#### What you should do:
Would you please copy all of the data exactly, skipping the images?

#### Supplied material:
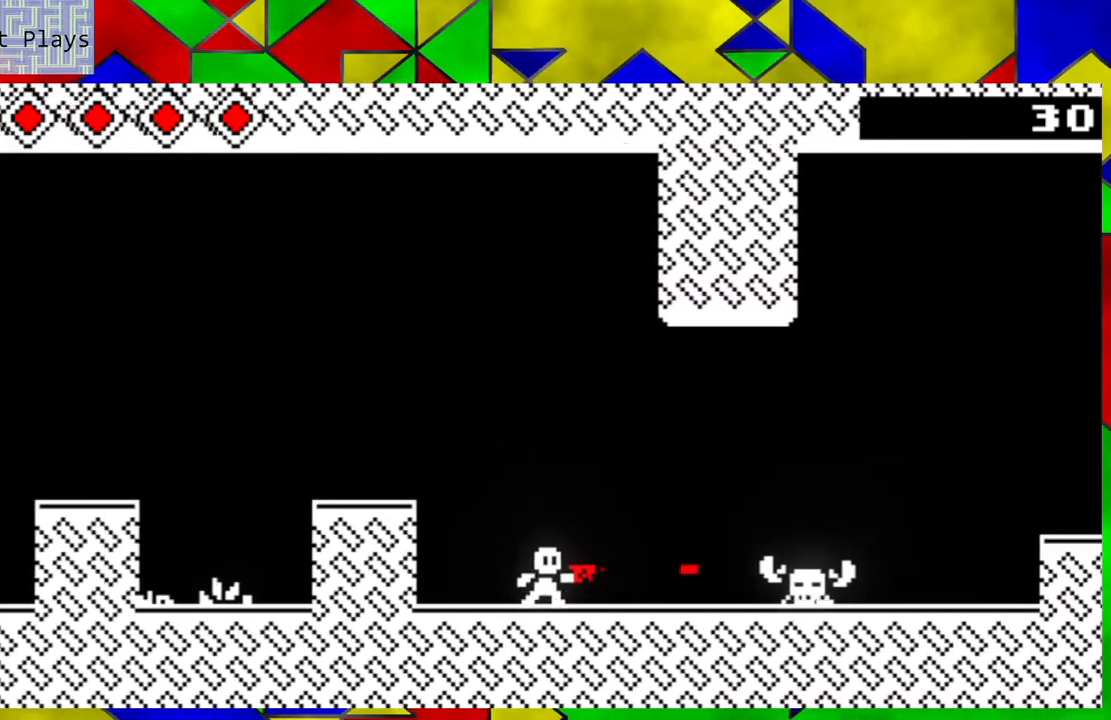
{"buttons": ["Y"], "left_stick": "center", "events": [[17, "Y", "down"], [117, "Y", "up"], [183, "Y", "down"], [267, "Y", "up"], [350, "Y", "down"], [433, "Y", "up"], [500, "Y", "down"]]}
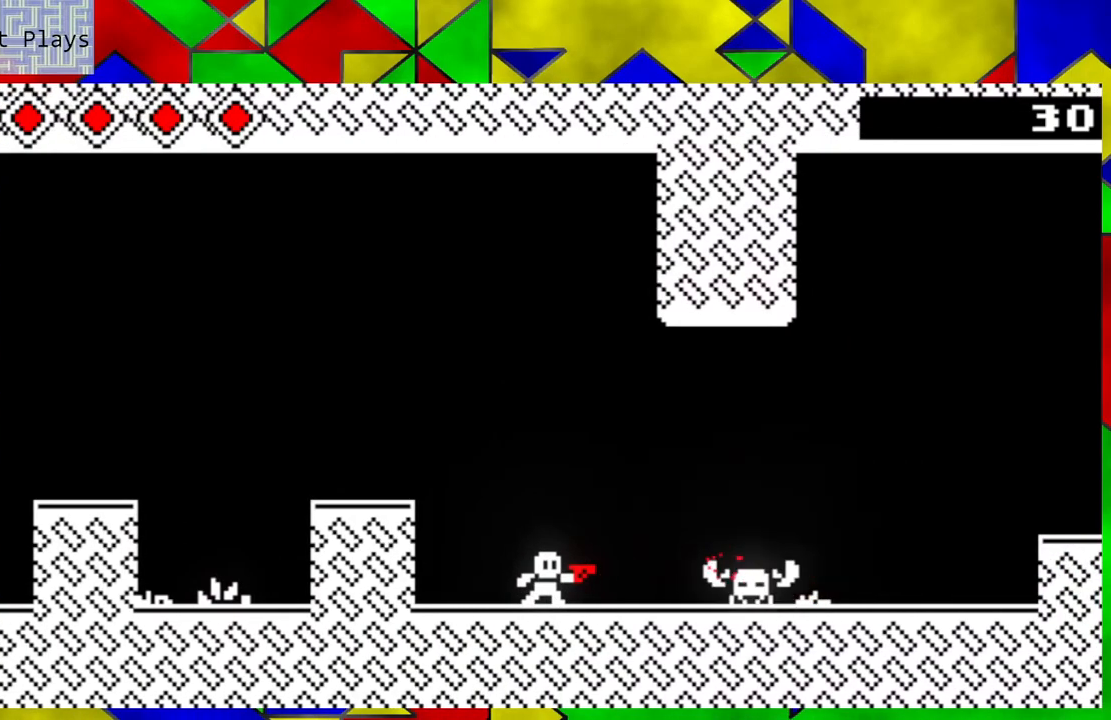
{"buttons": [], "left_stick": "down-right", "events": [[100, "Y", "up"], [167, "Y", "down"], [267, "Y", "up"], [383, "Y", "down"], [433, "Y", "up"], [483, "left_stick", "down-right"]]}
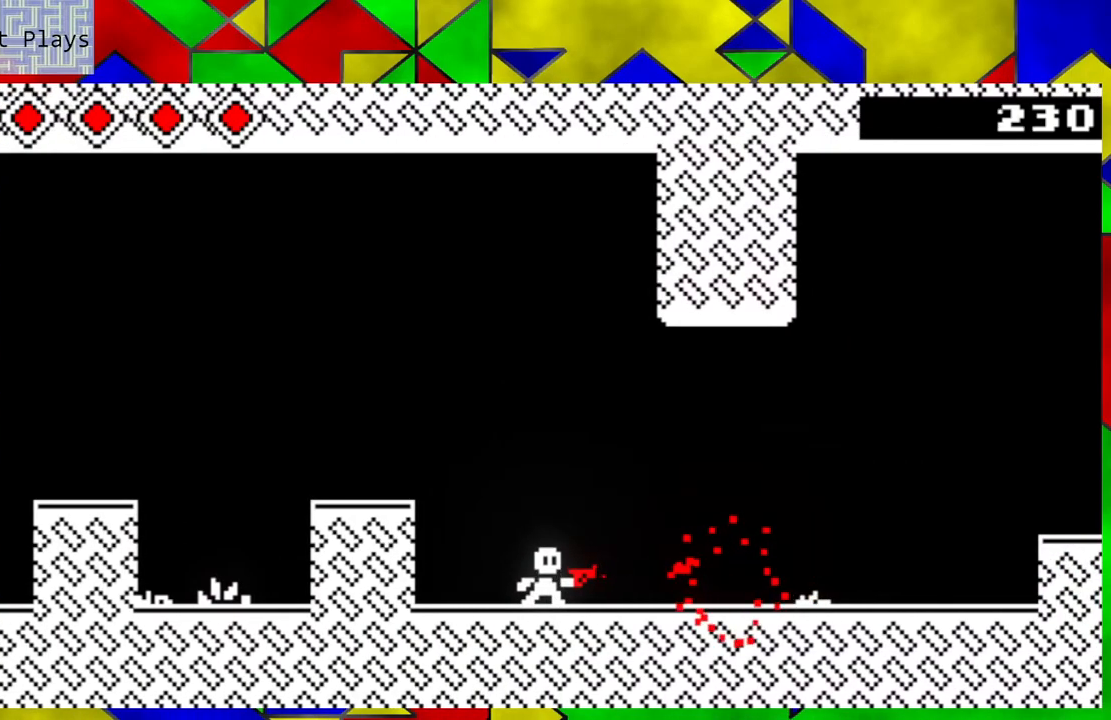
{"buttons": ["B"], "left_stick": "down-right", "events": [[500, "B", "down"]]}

#### Your solution:
{"buttons": ["Y"], "left_stick": "center", "events": [[17, "Y", "down"], [117, "Y", "up"], [183, "Y", "down"], [267, "Y", "up"], [350, "Y", "down"], [433, "Y", "up"], [500, "Y", "down"]]}
{"buttons": [], "left_stick": "down-right", "events": [[100, "Y", "up"], [167, "Y", "down"], [267, "Y", "up"], [383, "Y", "down"], [433, "Y", "up"], [483, "left_stick", "down-right"]]}
{"buttons": ["B"], "left_stick": "down-right", "events": [[500, "B", "down"]]}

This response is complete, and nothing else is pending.